═════ DATA FOR THE TASK ═════

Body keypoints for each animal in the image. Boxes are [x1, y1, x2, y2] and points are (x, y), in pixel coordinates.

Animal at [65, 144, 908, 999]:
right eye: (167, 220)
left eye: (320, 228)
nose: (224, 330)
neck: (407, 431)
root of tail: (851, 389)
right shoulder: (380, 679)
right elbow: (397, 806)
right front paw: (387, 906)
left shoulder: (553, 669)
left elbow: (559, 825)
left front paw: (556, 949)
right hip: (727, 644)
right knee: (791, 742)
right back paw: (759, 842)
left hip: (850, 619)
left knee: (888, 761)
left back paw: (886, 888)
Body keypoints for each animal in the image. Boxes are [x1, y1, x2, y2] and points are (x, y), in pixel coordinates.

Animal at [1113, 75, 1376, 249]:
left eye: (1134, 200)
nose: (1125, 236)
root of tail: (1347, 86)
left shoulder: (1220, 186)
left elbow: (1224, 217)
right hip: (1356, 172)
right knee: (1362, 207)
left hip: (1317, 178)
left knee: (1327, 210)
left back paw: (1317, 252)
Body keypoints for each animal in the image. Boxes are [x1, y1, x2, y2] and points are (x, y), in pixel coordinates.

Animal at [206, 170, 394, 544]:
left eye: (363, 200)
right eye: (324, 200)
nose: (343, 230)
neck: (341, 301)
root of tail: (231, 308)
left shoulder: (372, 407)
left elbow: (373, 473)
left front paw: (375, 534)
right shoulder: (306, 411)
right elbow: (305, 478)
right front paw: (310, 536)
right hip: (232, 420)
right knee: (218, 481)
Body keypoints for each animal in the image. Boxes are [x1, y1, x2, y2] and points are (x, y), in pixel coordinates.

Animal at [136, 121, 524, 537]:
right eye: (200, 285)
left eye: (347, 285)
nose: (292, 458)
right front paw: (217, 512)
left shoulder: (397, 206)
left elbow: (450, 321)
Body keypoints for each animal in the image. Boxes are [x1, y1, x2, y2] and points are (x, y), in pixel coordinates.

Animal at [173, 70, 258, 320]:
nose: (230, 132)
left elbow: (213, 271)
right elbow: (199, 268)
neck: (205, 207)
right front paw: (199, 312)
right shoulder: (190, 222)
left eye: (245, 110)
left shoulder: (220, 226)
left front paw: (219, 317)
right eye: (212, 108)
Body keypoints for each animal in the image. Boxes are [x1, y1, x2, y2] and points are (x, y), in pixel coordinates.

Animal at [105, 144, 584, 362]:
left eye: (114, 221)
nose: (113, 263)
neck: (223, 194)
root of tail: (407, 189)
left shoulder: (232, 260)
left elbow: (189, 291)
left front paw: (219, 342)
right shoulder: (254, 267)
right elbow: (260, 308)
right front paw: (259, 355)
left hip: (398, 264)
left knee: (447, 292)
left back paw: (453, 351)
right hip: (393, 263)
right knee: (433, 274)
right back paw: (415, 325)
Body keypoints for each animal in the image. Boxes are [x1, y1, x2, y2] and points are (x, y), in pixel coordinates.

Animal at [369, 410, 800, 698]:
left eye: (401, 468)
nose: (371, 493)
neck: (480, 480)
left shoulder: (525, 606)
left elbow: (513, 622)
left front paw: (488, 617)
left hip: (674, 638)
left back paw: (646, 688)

═════

= PROBLEM DESCRIPTION =
Output only the lines that run from the one containing "left front paw: (375, 534)" through the last line of the material above, both included.

= WORKED SOLUTION =
left front paw: (375, 534)
right shoulder: (306, 411)
right elbow: (305, 478)
right front paw: (310, 536)
right hip: (232, 420)
right knee: (218, 481)
Body keypoints for each animal in the image. Boxes are [x1, y1, x2, y2] and points are (x, y), in pixel coordinates.

Animal at [136, 121, 524, 537]:
right eye: (200, 285)
left eye: (347, 285)
nose: (292, 458)
right front paw: (217, 512)
left shoulder: (397, 206)
left elbow: (450, 321)
Body keypoints for each animal in the image. Boxes are [x1, y1, x2, y2] and points are (x, y), in pixel coordinates.

Animal at [173, 70, 258, 320]:
nose: (230, 132)
left elbow: (213, 271)
right elbow: (199, 268)
neck: (205, 207)
right front paw: (199, 312)
right shoulder: (190, 222)
left eye: (245, 110)
left shoulder: (220, 226)
left front paw: (219, 317)
right eye: (212, 108)
Body keypoints for each animal in the image. Boxes are [x1, y1, x2, y2] and points are (x, y), in pixel coordinates.

Animal at [105, 144, 584, 362]:
left eye: (114, 221)
nose: (113, 263)
neck: (223, 194)
root of tail: (407, 189)
left shoulder: (232, 260)
left elbow: (189, 291)
left front paw: (219, 342)
right shoulder: (254, 267)
right elbow: (260, 308)
right front paw: (259, 355)
left hip: (398, 264)
left knee: (447, 292)
left back paw: (453, 351)
right hip: (393, 263)
right knee: (433, 274)
right back paw: (415, 325)
Body keypoints for each animal in the image. Boxes are [x1, y1, x2, y2] and points are (x, y), in pixel coordinates.

Animal at [369, 410, 800, 698]:
left eye: (401, 468)
nose: (371, 493)
neck: (480, 480)
left shoulder: (525, 606)
left elbow: (513, 622)
left front paw: (488, 617)
left hip: (674, 638)
left back paw: (646, 688)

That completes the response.